Data updating for the 2018 version of ‘State of the Baltic Sea’ report

The sections below present the planned data updating as well as desired improvements to the spatial data sets on human activities and pressures, which underlie the assessments of seabed loss and physical disturbance and cumulative impacts (Chapters 4.7 and 6). The update also includes an evaluation of the spatial datasets on ecosystem components used in the Baltic Sea Impact Index (Chapter 6).

Indicators – general update to include 2016 data

Underlying data for indicators will be updated to include data from 2016 when the ‘State of the Baltic Sea’ report is updated in 2018.

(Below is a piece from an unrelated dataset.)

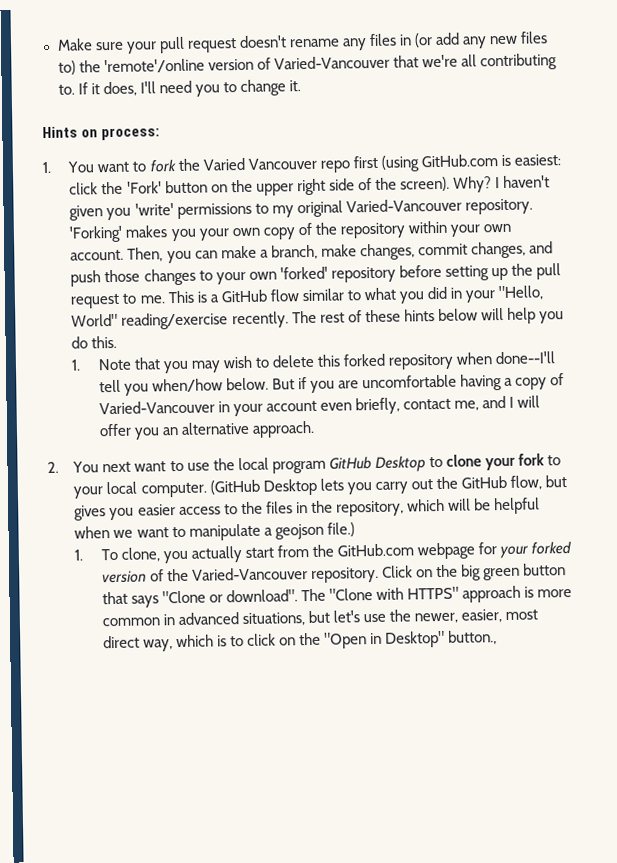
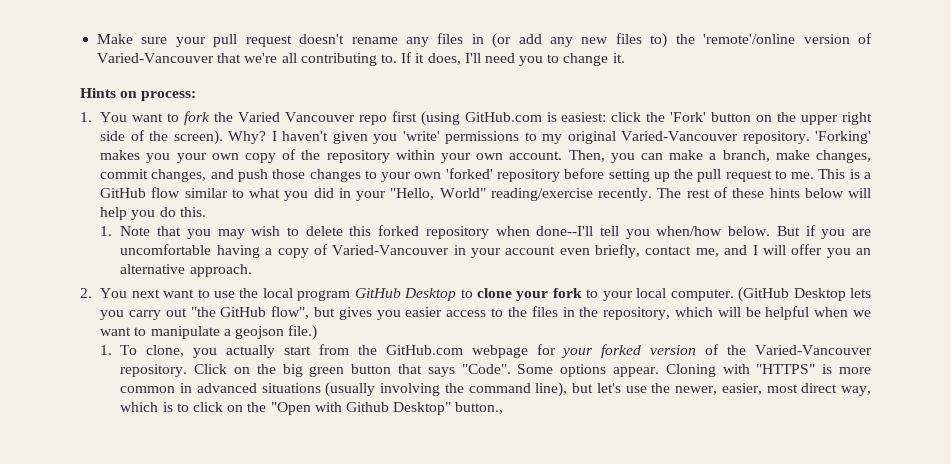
[435,475,542,490] the GitHub flow, -> [190,306,310,319] "the GitHub flow",
[161,585,522,604] "Clone or download". The "Clone with HTTPS" approach -> [461,364,816,377] "Code". Some options appear. Cloning with "HTTPS"
[241,612,305,627] situations, -> [261,382,568,397] situations (usually involving the command line),
[370,632,383,645] in -> [314,402,389,412] with Github

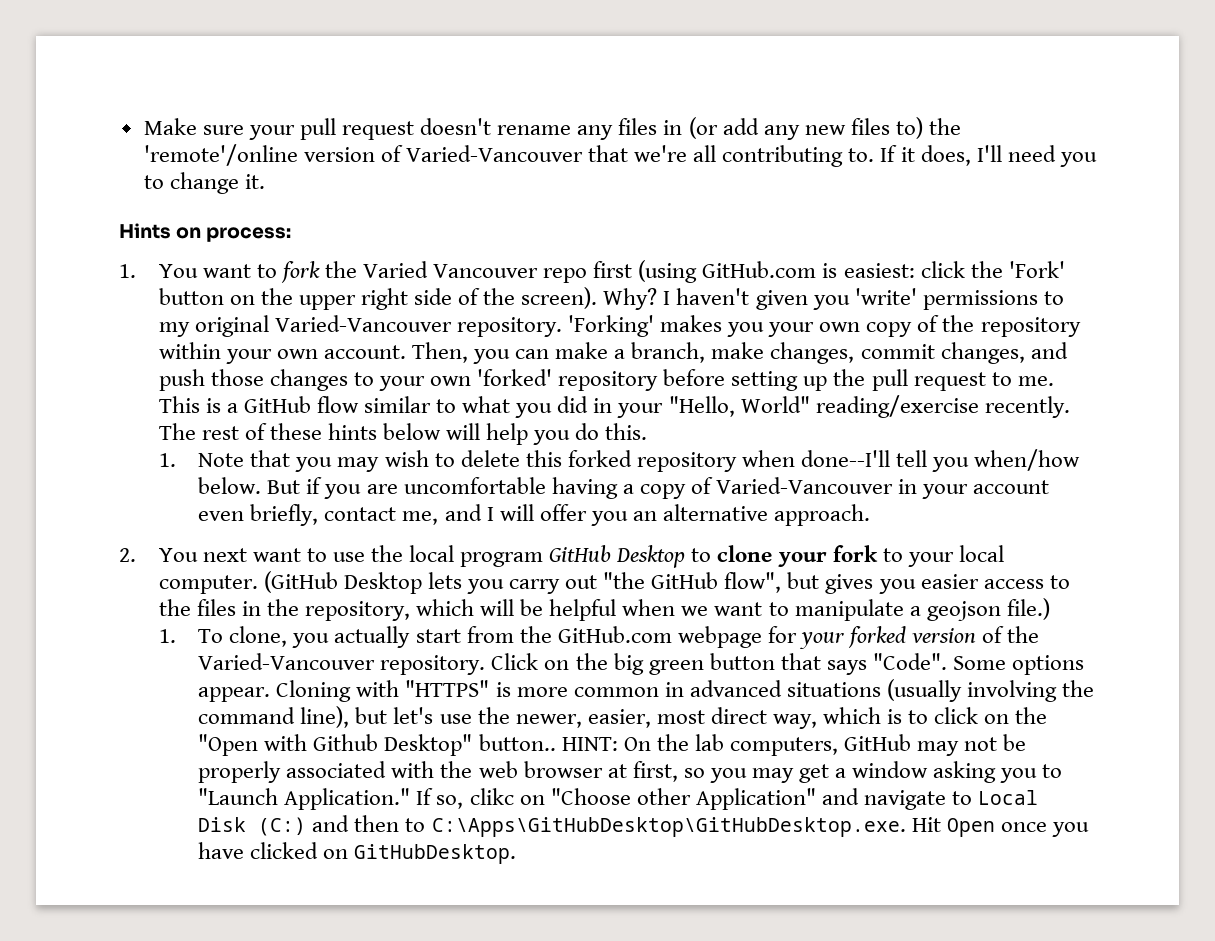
[455,402,504,414] button., -> [478,734,1027,756] [198,761,1063,783] [198,788,1039,810] [198,815,1089,837] [198,842,517,864] button.. HINT: On the lab computers, GitHub may not be properly associated with the web browser at first, so you may get a window asking you to "Launch Application." If so, clikc on "Choose other Application" and navigate to Local Disk (C:) and then to C:\Apps\GitHubDesktop\GitHubDesktop.exe. Hit Open once you have clicked on GitHubDesktop.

Spatial data sets on human activities and pressures

Selected human activity/pressure layers will be further developed and fine-tuned, pending resources and taking into account the work and review by relevant working groups. This includes the following datasets:

  • Human activity “Dredging”, used in the aggregated pressure layer “Physical loss” and “Physical disturbance”
  • Human activity “Cables” , used in “Electromagnetism”
  • Human activity “Fossil fuel energy production”, used in the aggregated pressure layer “Input of heat”
  • Pressure layers representing concentrations of nutrients and hazardous substances, including complementing these with additional data.
  • Data layers relating to commercial fishing will be updated based on new vessel monitoring system data (VMS) to be provided by ICES following the HELCOM request in 2017 for ICES advice.

Ecosystem component spatial data

More precise spatial data on ecosystem components will be developed for selected layers, pending resources. In particular, the pelagic habitat layer ‘Productive surface waters’, and the deep water habitat layer ‘Bottom oxygen’ have been identified for update or improvement, as well as the data set on mammal distribution, to provide more detailed information on occurrence in coastal areas.

In addition, the following datasets have been identified to be improved, pending available data and resources: ‘Broadscale habitats’ and ‘Natura2000 habitats’ (Additional national datasets could be incorporated), Fish (For the abundance maps of cod, herring and sprat, as well as pikeperch and perch recruitment areas, improved data could be used if available), and ‘Habitat forming species’ (Results from new mapping could be incorporated, if available).

What happens next?

HELCOM is carrying out a regional consultation of the first version of the ‘State of the Baltic Sea’ report, encouraging international non-governmental and intergovernmental organizations to give feedback on the report. The report is also available for use by the HELCOM countries in national consultation. The comments received through the regional consultation, or material thereof, will be considered in parallel with the updating of the report which is outlined in this chapter.

HELCOM will now analyse these first results in order to agree on the conclusions and further consideration when consolidating the report in 2018, including in the next Ministerial meeting, and to reflect on those conclusions and a future outlook in the updated version.